While great strides have been made, research, analysis, planning, and innovation efforts in the Houston area could help us make even bigger changes. The  Climate Action Plan  and  Resilient Houston  include research plans such as developing a competitive advantage strategy for energy transition and carbon management, including creating an energy innovation ecosystem; encouraging and increasing scalability of carbon capture, utilization, and storage; and promoting Houston as an innovation hub and research center for new energy technologies. Plans are also aimed at improving Houston’s land, air, and water, such as bringing vacant properties in urban core neighborhoods back into productive use; improving water management; increasing nature-based infrastructure; and conducting research on the source of hot spots of formaldehyde toxic air pollution in Houston. 

The  Climate Action Plan  identifies weatherization as one of the necessary actions to achieve climate goals. Houston lags other major cities in Texas and the Lone Star State has fallen behind other states in implementing weatherization per capita. Research may be needed to quantify the total population needing weatherization in Houston and to prioritize efforts to close the gap between those who need weatherization and those who are receiving it, including ensuring those who qualify are not deferring maintenance that never occurs. The City of Houston does not administer any weatherization programs but can work with program administrators and listen and learn from the community members who need weatherization to improve this process.

Some of Houston’s challenges will require research to be incorporated with neighborhood engagement, strategic policy recommendations, and pilot programs. This change will also benefit the community by increasing connections between the members of Greater Houston’s innovation ecosystem.

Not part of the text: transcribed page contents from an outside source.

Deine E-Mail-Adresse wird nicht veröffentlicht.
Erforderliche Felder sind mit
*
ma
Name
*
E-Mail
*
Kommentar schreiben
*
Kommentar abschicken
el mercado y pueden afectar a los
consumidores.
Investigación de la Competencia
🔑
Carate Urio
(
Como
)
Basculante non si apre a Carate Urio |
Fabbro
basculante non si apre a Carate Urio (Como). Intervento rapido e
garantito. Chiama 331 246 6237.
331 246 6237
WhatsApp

The  Houston Climate Action Plan  and  Resilient Houston  have many important short- and long-term goals that will address risks and vulnerabilities throughout the Houston area. Some of these goals include reducing costs and barriers for alternative transportation among vulnerable populations; supporting small business to better withstand disruption; enhancing and expanding systems to rapidly house Houston’s homeless population and provide them with the supportive services that they need to remain in housing; enhancing City infrastructure to further promote accessible and integrated service delivery for all and reducing vulnerabilities for aging and disabled residents during emergencies and disasters; preparing for rising temperatures through neighborhood-based interventions that combat extreme heat and the urban heat island effect; embracing the  One Water  movement; advancing comprehensive construction and maintenance of green stormwater infrastructure; enhancing multilingual communication and engagement opportunities; and leveraging environmental justice mapping and research to inform decision making.

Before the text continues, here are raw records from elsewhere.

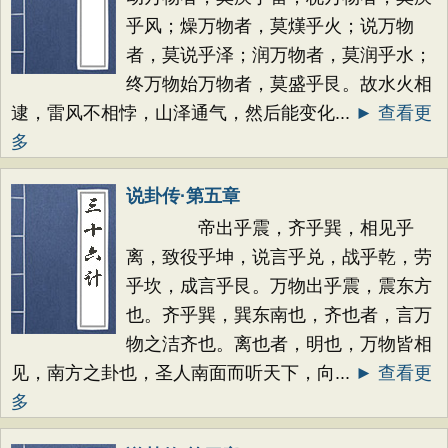
乎风；燥万物者，莫熯乎火；说万物
者，莫说乎泽；润万物者，莫润乎水；
终万物始万物者，莫盛乎艮。故水火相
逮，雷风不相悖，山泽通气，然后能变化...
► 查看更
多
说卦传·第五章
帝出乎震，齐乎巽，相见乎
离，致役乎坤，说言乎兑，战乎乾，劳
乎坎，成言乎艮。万物出乎震，震东方
也。齐乎巽，巽东南也，齐也者，言万
物之洁齐也。离也者，明也，万物皆相
见，南方之卦也，圣人南面而听天下，向...
► 查看更
多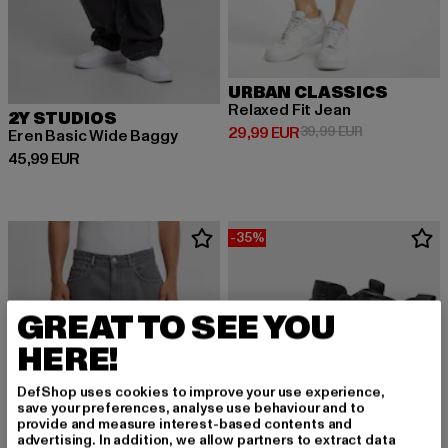
URBAN CLASSICS
Relaxed Fit Jean
2Y STUDIOS
Derzeitiger Preis: 29,99 EUR
Aktionspreis:
29,99 EUR
39,99 EUR
Eren Basic Wide Baggy
Derzeitiger Preis: 45,99 EUR
45,99 EUR
-35%
GREAT TO SEE YOU
HERE!
DefShop uses cookies to improve your use experience,
save your preferences, analyse use behaviour and to
provide and measure interest-based contents and
advertising. In addition, we allow partners to extract data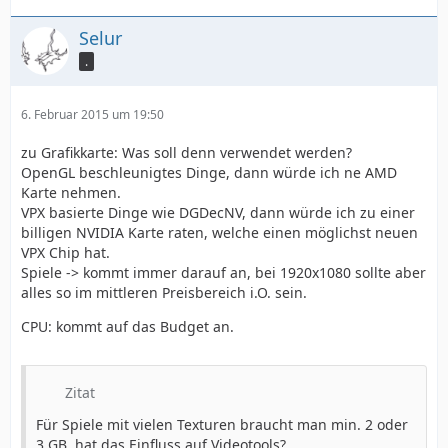
Selur
.
6. Februar 2015 um 19:50
zu Grafikkarte: Was soll denn verwendet werden?
OpenGL beschleunigtes Dinge, dann würde ich ne AMD
Karte nehmen.
VPX basierte Dinge wie DGDecNV, dann würde ich zu einer
billigen NVIDIA Karte raten, welche einen möglichst neuen
VPX Chip hat.
Spiele -> kommt immer darauf an, bei 1920x1080 sollte aber
alles so im mittleren Preisbereich i.O. sein.
CPU: kommt auf das Budget an.
Zitat
Für Spiele mit vielen Texturen braucht man min. 2 oder
3 GB, hat das Einfluss auf Videotools?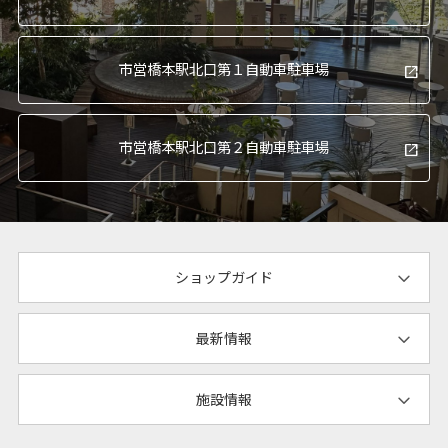
市営橋本駅北口
第１自動車駐車場
市営橋本駅北口
第２自動車駐車場
ショップガイド
最新情報
施設情報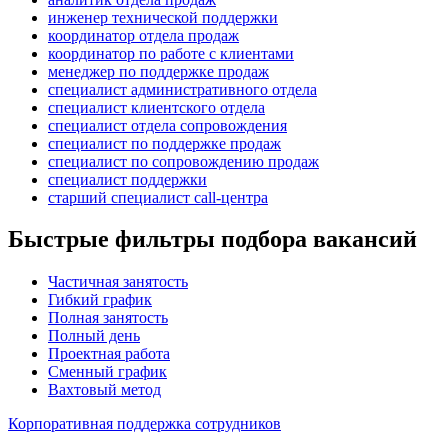
инженер технической поддержки
координатор отдела продаж
координатор по работе с клиентами
менеджер по поддержке продаж
специалист административного отдела
специалист клиентского отдела
специалист отдела сопровождения
специалист по поддержке продаж
специалист по сопровождению продаж
специалист поддержки
старший специалист call-центра
Быстрые фильтры подбора вакансий
Частичная занятость
Гибкий график
Полная занятость
Полный день
Проектная работа
Сменный график
Вахтовый метод
Корпоративная поддержка сотрудников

 Resilient Houston ‘s number one goal is to ensure Houstonians have the information, skills, and capacity to prepare for any emergency with tasks such as developing cash and direct assistance programs for vulnerable populations during disaster recovery. Approximately  39% of Houstonians  do not have $400 for an emergency situation, including 44% of Black and 45% of Hispanic  44-45% of Black and Hispanic residents of Harris County . Additionally, 40% of Black residents and 37% of Hispanic residents had a problem paying for their housing in 2020. Approximately a quarter of all Harris County adults aged 19 to 64 cannot afford to see a doctor, and more than 27% do not have health insurance, including 41% of Hispanic residents. Adaptive capacity to the effects of changing climate will be limited for residents experiencing these hardships. Houston’s heat and flooding will continue to be risks for low-income Black and Hispanic residents, as well as disabled, elderly, and pregnant people and children. Climate adaptation and mitigation solutions will need to prioritize vulnerable populations most sensitive to a changing climate. 

While the future is uncertain, we can expect that Houston will only face increasing challenges over the next 30 years. The steps we take today can begin to shape the future for the next generation of Houstonians.